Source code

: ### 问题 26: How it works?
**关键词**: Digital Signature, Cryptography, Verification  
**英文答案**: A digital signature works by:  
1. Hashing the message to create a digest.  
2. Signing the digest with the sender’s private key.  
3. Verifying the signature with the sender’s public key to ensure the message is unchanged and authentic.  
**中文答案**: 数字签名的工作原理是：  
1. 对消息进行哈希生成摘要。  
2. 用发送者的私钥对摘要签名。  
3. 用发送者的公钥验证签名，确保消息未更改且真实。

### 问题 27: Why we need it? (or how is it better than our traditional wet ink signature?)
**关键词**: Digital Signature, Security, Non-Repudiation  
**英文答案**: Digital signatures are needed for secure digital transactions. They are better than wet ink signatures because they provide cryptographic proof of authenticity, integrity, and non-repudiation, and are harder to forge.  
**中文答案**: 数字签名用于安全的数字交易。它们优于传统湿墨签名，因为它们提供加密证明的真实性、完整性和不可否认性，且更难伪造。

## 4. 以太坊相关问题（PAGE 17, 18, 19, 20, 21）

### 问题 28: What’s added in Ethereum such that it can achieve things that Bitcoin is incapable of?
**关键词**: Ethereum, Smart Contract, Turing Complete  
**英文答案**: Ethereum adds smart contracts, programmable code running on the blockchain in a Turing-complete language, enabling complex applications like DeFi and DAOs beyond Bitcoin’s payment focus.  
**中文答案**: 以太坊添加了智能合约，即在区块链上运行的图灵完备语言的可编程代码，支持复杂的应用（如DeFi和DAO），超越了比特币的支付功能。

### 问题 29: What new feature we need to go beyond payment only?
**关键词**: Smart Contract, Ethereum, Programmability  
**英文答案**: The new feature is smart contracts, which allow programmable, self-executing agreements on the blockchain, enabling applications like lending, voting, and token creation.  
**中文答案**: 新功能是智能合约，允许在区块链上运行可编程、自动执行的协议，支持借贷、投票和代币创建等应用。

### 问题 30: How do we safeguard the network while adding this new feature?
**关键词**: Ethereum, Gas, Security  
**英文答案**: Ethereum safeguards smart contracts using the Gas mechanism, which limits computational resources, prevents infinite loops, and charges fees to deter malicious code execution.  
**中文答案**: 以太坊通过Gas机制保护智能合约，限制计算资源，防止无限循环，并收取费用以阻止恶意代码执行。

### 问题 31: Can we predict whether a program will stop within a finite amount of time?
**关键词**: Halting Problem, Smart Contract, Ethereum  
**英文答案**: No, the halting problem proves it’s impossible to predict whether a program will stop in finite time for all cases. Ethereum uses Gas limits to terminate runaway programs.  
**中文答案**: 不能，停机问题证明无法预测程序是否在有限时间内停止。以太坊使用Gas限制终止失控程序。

##########

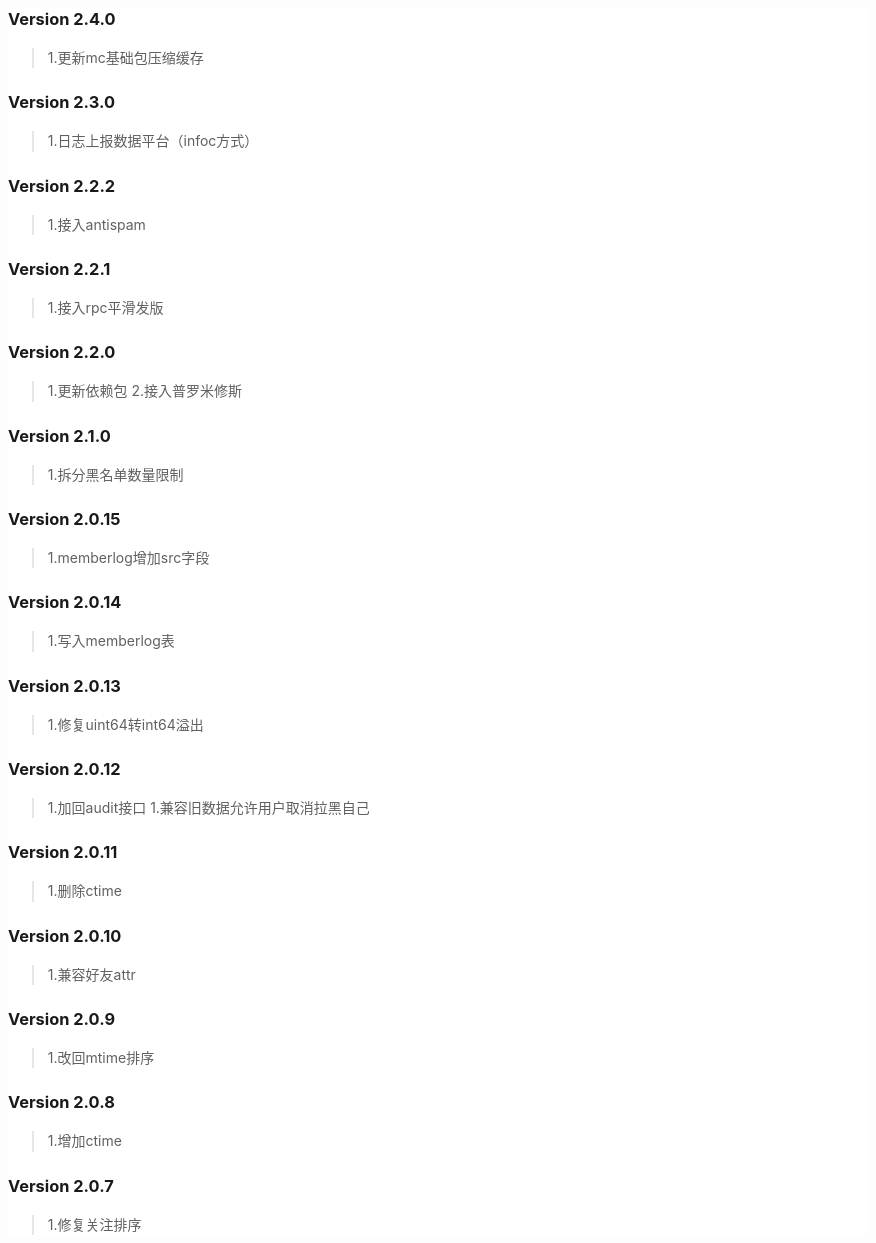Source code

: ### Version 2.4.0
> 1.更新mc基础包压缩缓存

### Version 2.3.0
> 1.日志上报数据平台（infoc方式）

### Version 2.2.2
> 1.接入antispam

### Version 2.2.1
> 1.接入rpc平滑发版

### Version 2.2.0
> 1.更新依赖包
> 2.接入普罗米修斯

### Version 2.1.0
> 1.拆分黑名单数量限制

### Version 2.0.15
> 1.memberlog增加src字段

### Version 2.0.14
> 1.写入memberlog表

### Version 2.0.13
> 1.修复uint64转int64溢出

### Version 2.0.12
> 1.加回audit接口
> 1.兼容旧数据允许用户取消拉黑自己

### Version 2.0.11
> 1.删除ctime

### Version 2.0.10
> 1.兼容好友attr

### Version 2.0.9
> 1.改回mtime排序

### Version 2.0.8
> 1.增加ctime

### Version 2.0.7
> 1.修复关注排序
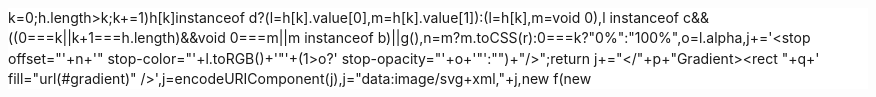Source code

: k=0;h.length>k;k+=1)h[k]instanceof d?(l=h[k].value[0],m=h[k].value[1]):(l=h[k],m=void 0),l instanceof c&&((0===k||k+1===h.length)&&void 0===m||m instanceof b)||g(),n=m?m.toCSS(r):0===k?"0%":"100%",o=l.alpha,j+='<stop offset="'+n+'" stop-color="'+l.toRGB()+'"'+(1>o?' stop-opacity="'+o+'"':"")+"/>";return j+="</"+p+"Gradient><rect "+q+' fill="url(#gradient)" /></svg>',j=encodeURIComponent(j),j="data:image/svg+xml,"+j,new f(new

##########

» Directions: Find the lines of the material that contain the word "payment" and report only how many there are.

» Answer section: 2